**Work item:**
Your answer must hold only the lines below from the line containing "Low-dose screening chest CT, one axial slice;" through the line containing "- lesion 1 (tumor, upper lobe of right", each reproduced exactly.

**Extracted information:**
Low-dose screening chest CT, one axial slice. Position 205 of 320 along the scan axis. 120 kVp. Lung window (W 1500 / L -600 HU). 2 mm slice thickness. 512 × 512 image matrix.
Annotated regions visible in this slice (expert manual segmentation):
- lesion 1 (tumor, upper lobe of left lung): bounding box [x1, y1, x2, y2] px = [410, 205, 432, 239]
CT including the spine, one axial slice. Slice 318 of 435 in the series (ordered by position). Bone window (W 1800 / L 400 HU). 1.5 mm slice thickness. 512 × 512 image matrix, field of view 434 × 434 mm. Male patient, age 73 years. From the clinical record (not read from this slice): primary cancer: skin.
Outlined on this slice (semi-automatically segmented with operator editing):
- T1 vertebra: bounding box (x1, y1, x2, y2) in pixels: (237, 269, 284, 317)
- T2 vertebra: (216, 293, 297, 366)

---

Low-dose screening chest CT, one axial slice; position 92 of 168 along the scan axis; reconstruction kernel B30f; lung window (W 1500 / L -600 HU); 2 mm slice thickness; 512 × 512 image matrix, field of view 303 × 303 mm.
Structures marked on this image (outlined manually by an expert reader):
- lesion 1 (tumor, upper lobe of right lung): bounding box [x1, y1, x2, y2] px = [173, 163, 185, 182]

==

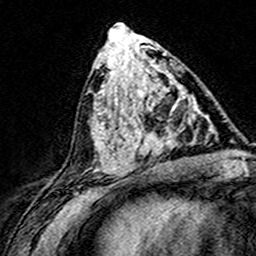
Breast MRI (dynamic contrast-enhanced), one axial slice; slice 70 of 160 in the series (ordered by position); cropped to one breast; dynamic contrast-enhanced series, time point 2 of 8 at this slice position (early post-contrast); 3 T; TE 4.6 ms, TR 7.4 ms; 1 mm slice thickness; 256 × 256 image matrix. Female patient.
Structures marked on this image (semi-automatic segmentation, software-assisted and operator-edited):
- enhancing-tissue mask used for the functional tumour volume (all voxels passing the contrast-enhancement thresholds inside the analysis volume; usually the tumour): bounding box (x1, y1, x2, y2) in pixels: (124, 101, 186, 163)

**Result:**
Low-dose screening chest CT, one axial slice; position 92 of 168 along the scan axis; reconstruction kernel B30f; lung window (W 1500 / L -600 HU); 2 mm slice thickness; 512 × 512 image matrix, field of view 303 × 303 mm.
Structures marked on this image (outlined manually by an expert reader):
- lesion 1 (tumor, upper lobe of right lung): bounding box [x1, y1, x2, y2] px = [173, 163, 185, 182]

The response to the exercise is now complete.